If anyone hasn't watched it yet, it's worth sitting through the PDX talk with John Wordsworth (Technical Director) and Mark Dickie (Engine Team Lead), it covers a lot of PDS history, the current situation and covers the anatomy of a frame, what each thread contains, engine dev team sizes and much more.
https://twitter.com/JohnWordsworth/status/1194910120506998784
As the person who discovered that it is the vacant jobs that cause the performance drop, I can give a bit more of an insight given the presentation and the slides given through twitter.
Disclaimer: I am a software developer and do this for a living (Working on games, not just web or back end development that is). However anything I say is to be taken with a grain of salt and as an approximation to what's going on as I could still be wrong. Only by looking at the actual code and trying tests can anyone draw conclusions, What follows is simplified:
https://t.co/Ijk4mKh3bd
So, with that out of the way
the important slide is slide number 36. Right in the middle of that 16ms span the engine does "Game updates/Process Commands" and it does so in a multithreaded manner as well. So why don't we experience that and instead the game crawls to a halt with low CPU utilization?

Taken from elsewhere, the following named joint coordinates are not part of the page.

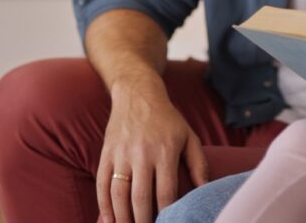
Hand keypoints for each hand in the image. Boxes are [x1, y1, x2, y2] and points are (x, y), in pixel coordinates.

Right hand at [95, 80, 207, 222]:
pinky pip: (102, 184)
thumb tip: (204, 189)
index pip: (165, 191)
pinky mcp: (106, 154)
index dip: (165, 213)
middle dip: (142, 220)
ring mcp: (121, 154)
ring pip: (118, 194)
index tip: (167, 222)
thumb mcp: (189, 136)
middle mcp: (142, 154)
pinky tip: (108, 220)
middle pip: (139, 197)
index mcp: (165, 152)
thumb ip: (198, 163)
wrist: (138, 94)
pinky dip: (103, 205)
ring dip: (121, 217)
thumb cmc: (168, 119)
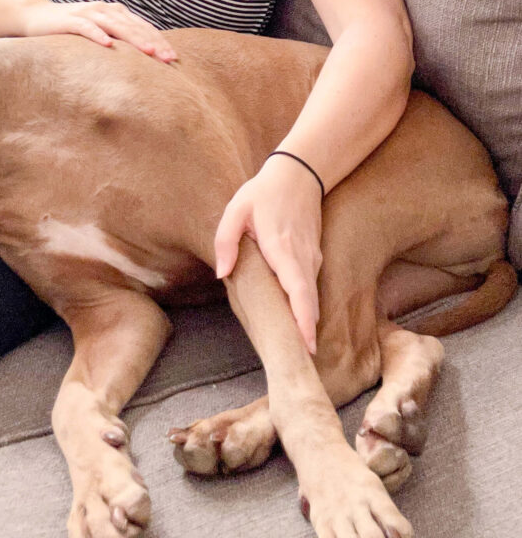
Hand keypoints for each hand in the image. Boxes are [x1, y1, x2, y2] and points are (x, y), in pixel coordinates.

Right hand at [20, 0, 177, 61]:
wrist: (36, 18)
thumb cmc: (72, 30)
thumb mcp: (100, 33)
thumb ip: (119, 41)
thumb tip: (142, 60)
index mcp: (116, 13)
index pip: (143, 27)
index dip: (160, 41)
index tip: (174, 59)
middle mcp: (105, 9)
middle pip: (134, 26)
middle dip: (153, 43)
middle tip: (168, 59)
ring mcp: (88, 13)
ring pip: (116, 25)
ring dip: (133, 38)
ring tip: (149, 52)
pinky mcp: (69, 20)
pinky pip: (86, 27)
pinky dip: (98, 35)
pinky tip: (108, 45)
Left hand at [214, 154, 323, 353]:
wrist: (301, 172)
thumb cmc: (264, 192)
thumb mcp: (236, 209)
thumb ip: (226, 241)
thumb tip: (222, 274)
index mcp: (282, 247)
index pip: (298, 289)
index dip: (303, 318)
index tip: (306, 345)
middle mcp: (303, 258)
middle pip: (309, 302)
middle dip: (306, 334)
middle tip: (300, 365)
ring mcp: (312, 259)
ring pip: (311, 297)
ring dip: (304, 324)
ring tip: (297, 353)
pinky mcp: (314, 260)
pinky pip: (309, 289)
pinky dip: (304, 309)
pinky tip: (294, 326)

Answer: As you can see, each thread deals with a seperate game subsystem. Checking for the pops is part of a single task that takes a single "slot" if you like others deal with ships, gates, migration and so on. These taks have different performance profiles, based on what memory and what other subsystems they touch, so it's impossible to expect them all to finish at the same time. The whole system was designed with a specific "workload budget" in mind, even before v1.0 was shipped. Back then we had the tiles system and economy.
Now here comes the new economy update and throws that budget out of whack. Once population in the galaxy sprawls, the thread responsible for the economy, needs more time to finish. Sure, it splits planets and only does a subset of it's work on each frame, postponing work for the next frame and so on, going through all colonies every month and doing a myriad other things related to the economy as well. It works perfectly - otherwise you wouldn't be able to play, and the resulting data changes the "delta" if you whish, must be sent through the multiplayer layer on each tick (every 16ms or so) to keep all the game clients in sync - this is also done for job placements, because it affects the reality on the colonies and the resulting resources - in single player games this does not happen, but in general it's not causing the slow down - I'm just mentioning this here because it's important.

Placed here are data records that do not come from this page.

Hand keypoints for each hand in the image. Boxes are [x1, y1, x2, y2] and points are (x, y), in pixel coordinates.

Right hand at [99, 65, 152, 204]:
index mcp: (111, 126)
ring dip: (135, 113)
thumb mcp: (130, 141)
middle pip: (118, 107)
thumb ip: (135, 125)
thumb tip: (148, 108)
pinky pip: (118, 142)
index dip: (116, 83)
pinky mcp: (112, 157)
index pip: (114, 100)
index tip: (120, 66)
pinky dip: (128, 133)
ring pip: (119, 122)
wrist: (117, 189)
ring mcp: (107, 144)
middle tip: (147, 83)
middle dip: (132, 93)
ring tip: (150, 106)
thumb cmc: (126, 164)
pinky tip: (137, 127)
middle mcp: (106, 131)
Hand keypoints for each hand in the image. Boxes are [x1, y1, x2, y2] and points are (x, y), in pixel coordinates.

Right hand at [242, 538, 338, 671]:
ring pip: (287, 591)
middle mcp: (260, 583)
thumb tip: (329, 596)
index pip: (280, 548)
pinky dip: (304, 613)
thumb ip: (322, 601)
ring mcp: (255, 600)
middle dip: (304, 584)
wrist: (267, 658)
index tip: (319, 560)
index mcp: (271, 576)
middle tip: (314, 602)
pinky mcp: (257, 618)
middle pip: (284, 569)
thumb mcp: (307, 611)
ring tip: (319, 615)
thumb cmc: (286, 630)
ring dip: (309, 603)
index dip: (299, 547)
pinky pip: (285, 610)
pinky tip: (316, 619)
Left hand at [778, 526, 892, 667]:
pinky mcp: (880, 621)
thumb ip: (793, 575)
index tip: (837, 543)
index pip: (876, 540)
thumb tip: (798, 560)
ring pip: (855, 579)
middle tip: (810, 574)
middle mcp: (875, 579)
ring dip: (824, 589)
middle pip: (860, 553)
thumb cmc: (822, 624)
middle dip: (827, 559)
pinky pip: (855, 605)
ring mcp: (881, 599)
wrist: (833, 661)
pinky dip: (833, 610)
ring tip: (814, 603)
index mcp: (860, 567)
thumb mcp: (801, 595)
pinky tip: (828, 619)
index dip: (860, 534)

As that wokload increases with more pops, that specific task completion time dominates all work and all other tasks in all other threads wait for it to finish, essentially making the game "single threaded". Also, as the AI or player introduces more subspecies through xeno compatibility or otherwise, that task performance slows down, since it has to access the subspecies data and its single cache becomes overloaded, swapping lines repeatedly (cache thrashing) increasing memory access time for most operations. This explains some of the graphs that people produced in the previous performance exploration discussions. You have 1 thread overloaded while most other are asleep so you get about 12.5% utilization on an 8 threaded CPU.
UI slowdown is completely seperate, since UI data must be populated from the game state *each* time you open any pannel or window. (eg pop resettlement window)
FPS issues are somewhat irrelevant, as a seperate thread was always responsible for doing the OpenGL/DirectX stuff. Only thread resource starvation can explain issues here with an unpaused game and remember that modern drivers and graphics stacks are multithreaded as well and so they are sensitive to your CPU total load.
Yes, the engine is multithreaded, but the workload distribution is not balanced. What people really want to happen when they say "make the game engine multithreaded", is to make a change where all cores can be used to proccess the economy - or *any* other task whose computational workload increases as population count (or any entity count) increases. This means splitting the workset into seperate partitions and have each core completing that work in parallel. For example, divide all colonies by the number of cores and have each CPU core calculate though each set.
This requires significant re-engineering effort and it won't happen - I will be extremely surprised if it happens. But expect something like that in Stellaris 2 under Clausewitz 2 or such, because the industry is going towards budget 16 core/ 32 thread CPUs.
And don't forget multiplayer where we have another upper cap limit: as you reach a specific large number of pops and you manage to calculate them in parallel as suggested, you
may get many pop reshufling changes per second and the game state delta (all the changes that must be sent to other clients) can
reach into the megabytes per second, clogging your internet connection upload capacity and bringing everything to a halt regardless of CPU,GPU or anything else.
The only reasonable quick and cheap solution is either optimization of the workload or reduction of the data set. The mod "Stellaris Immortal" is an attempt towards reduction, while mods that mess with job check scheduling (or de-scheduling) is an attempt towards optimization, as is having no vacant jobs which is kind of both.